Благодаря этому я получил возможность около семи с половиной месяцев пробыть в 1919 году в кругу своей семьи и наблюдать в Петрограде строительство коммунизма за это время.
В ночь на 5 ноября 1918 года я был арестован. Утром 6 января 1919 года нового стиля вернулся домой. 6 января нового стиля — 24 декабря по старому, т. е. Сочельник. Я вернулся в свою семью в Сочельник и вечером, придя из церкви, мы вчетвером сидели за кутьей и вразбивку радостно делились впечатлениями о пережитом. Невольно вся история моего первого ареста и первой ссылки окрасилась в цвета рождественского рассказа...
Впереди меня ждали новые испытания. Они закончились уже не рождественским рассказом в духе Диккенса, а подлинной трагедией, разрушившей семью и совершенно обесценившей для меня остатки моих дней.
Подготовка публикации и комментарии О. Репиной
***
[1] «Извещение о переезде в Москву» было подписано В. Д. Бонч-Бруевичем 12 марта 1918 г. и подтверждено 30 декабря 1922 г. 1-м Всесоюзным съездом Советов. Москва стала столицей новообразованного советского государства.
[2] Иосиф Соломонович Блейхман (псевдоним Н. Солнцев, 1868―1921) ― лидер Петроградской федерации анархистов-коммунистов (с 1917 г.). С марта 1918 г. доброволец Красной Армии. Арестован в ноябре 1918 г. и сослан на принудительные работы в Вологодскую губернию. В октябре 1920 г. арестован вторично вместе с группой анархистов по подозрению в связях с Н. И. Махно.
[3] Околодок (околоток) ― устаревшее обозначение для врачебного пункта при воинской части.
[4] Алексей Павлович Чапыгин (1870—1937) — писатель, драматург и сценарист, автор исторических романов «Разин Степан» (1927), «Гулящие люди» (1937). Повесть «Белый скит» о таежной природе написана в 1912 г.

• _Исходные данные_

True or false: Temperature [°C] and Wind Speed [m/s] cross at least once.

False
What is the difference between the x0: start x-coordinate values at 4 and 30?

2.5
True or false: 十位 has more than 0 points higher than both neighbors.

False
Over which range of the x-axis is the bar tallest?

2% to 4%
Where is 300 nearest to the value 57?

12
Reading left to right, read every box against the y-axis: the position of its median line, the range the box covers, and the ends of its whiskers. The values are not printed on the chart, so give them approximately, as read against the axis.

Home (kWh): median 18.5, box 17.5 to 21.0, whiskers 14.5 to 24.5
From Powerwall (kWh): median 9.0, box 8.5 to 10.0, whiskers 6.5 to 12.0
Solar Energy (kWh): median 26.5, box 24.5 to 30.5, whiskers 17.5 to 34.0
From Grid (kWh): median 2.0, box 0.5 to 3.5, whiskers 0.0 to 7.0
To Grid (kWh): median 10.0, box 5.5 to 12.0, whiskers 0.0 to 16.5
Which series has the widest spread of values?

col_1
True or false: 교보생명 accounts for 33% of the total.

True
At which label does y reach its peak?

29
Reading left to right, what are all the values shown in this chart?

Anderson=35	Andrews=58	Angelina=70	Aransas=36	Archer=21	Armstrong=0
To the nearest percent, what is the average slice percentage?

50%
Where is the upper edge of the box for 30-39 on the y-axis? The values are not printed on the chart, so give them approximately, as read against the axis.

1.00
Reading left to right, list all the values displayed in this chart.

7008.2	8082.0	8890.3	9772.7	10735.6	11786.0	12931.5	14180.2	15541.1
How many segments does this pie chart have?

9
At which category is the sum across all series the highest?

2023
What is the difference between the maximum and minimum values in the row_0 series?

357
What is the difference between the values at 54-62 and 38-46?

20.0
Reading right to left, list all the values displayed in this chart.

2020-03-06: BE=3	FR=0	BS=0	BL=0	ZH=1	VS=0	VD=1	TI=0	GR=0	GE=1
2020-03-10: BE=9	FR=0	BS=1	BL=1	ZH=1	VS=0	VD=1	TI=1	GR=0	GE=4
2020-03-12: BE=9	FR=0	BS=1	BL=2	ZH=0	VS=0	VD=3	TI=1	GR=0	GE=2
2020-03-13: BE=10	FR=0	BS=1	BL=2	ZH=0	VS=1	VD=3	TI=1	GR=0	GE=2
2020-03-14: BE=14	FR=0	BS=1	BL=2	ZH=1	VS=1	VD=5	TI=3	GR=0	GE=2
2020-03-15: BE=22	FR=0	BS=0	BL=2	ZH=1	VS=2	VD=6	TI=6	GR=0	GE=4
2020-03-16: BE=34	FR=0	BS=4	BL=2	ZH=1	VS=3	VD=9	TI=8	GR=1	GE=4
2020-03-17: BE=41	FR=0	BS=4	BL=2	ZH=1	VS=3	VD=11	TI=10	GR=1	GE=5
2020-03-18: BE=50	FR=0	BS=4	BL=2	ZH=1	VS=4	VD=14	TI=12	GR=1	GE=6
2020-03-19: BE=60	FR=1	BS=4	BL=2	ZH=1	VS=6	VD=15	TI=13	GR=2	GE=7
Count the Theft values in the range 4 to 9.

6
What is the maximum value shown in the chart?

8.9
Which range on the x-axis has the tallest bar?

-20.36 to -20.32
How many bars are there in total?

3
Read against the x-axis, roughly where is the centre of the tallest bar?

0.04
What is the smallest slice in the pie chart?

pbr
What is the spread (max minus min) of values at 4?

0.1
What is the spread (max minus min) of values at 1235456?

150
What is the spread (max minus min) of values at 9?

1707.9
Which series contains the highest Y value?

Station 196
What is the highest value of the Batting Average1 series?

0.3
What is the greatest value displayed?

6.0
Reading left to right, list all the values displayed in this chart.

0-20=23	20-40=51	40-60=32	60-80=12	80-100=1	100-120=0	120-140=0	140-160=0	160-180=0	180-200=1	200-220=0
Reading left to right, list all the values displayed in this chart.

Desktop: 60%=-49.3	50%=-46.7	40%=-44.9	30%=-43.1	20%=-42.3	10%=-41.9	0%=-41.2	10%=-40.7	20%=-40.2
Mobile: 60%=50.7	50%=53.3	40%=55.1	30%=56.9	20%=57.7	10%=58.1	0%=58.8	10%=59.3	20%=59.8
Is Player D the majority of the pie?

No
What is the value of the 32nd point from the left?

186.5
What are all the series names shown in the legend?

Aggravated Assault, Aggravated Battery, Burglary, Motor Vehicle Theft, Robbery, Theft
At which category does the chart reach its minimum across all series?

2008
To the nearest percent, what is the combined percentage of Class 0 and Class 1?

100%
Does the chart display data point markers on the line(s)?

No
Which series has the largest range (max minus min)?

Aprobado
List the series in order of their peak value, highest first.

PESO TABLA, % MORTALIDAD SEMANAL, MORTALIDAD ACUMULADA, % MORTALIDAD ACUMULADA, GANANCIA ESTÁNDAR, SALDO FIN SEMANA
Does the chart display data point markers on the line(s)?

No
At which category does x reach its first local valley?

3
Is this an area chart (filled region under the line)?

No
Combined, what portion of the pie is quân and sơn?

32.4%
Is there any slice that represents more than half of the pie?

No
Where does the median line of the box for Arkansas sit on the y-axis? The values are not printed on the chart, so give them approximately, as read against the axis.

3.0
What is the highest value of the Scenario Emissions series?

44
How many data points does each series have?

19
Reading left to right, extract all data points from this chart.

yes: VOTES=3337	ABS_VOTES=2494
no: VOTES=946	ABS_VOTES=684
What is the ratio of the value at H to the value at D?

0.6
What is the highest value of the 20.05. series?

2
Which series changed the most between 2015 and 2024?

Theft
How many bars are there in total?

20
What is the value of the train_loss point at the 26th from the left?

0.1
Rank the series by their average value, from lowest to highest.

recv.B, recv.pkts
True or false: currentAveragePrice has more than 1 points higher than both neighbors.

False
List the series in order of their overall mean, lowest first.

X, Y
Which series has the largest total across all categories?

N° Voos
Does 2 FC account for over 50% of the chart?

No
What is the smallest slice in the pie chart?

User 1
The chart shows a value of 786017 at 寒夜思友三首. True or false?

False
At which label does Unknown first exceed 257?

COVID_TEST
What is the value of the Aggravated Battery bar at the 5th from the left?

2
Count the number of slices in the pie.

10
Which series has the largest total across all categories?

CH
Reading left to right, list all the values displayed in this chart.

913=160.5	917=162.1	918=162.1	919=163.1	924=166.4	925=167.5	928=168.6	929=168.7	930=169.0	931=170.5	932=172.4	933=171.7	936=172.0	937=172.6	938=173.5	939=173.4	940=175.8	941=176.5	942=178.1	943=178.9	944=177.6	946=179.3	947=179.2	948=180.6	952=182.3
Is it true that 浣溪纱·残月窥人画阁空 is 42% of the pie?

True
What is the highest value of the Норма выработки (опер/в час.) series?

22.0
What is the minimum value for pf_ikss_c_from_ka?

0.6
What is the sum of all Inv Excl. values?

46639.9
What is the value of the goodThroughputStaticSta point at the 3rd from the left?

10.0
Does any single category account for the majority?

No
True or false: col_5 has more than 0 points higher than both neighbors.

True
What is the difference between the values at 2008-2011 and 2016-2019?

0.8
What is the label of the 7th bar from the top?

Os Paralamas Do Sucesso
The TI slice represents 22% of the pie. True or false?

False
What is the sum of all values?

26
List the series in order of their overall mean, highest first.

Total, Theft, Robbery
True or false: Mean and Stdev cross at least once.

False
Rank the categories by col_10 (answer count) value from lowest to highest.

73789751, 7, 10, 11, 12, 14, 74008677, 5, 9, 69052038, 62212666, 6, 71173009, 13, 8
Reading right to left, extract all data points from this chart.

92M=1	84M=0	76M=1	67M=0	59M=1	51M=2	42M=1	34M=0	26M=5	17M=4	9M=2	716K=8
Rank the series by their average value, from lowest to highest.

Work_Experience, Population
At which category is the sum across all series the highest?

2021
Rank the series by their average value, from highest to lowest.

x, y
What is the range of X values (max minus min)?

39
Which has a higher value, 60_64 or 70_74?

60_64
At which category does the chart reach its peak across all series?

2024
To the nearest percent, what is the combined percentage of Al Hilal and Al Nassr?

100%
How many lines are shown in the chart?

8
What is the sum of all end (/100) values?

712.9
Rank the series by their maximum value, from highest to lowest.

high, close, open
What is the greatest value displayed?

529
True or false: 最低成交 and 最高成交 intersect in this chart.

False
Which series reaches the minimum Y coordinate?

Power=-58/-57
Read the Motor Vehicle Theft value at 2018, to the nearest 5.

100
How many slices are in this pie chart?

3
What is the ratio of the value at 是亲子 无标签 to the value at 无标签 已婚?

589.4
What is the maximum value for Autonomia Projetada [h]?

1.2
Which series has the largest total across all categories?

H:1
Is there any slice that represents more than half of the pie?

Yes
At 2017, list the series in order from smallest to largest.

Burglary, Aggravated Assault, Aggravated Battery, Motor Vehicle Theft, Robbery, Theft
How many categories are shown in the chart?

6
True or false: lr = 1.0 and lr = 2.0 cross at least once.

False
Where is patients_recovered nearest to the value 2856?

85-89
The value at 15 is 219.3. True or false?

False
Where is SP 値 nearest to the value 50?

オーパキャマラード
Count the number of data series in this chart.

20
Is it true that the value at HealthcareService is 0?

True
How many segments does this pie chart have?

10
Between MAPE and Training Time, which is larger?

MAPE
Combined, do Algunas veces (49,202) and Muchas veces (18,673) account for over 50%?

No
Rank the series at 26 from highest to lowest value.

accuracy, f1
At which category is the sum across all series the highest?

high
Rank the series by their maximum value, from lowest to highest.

• _Описание задания_
Перепишите из воспоминаний об аресте и ссылке отрывок от «[4] Алексей Павлович» до «написана в 1912 г.».

• _Ответ к заданию_
[4] Алексей Павлович Чапыгин (1870—1937) — писатель, драматург и сценарист, автор исторических романов «Разин Степан» (1927), «Гулящие люди» (1937). Повесть «Белый скит» о таежной природе написана в 1912 г.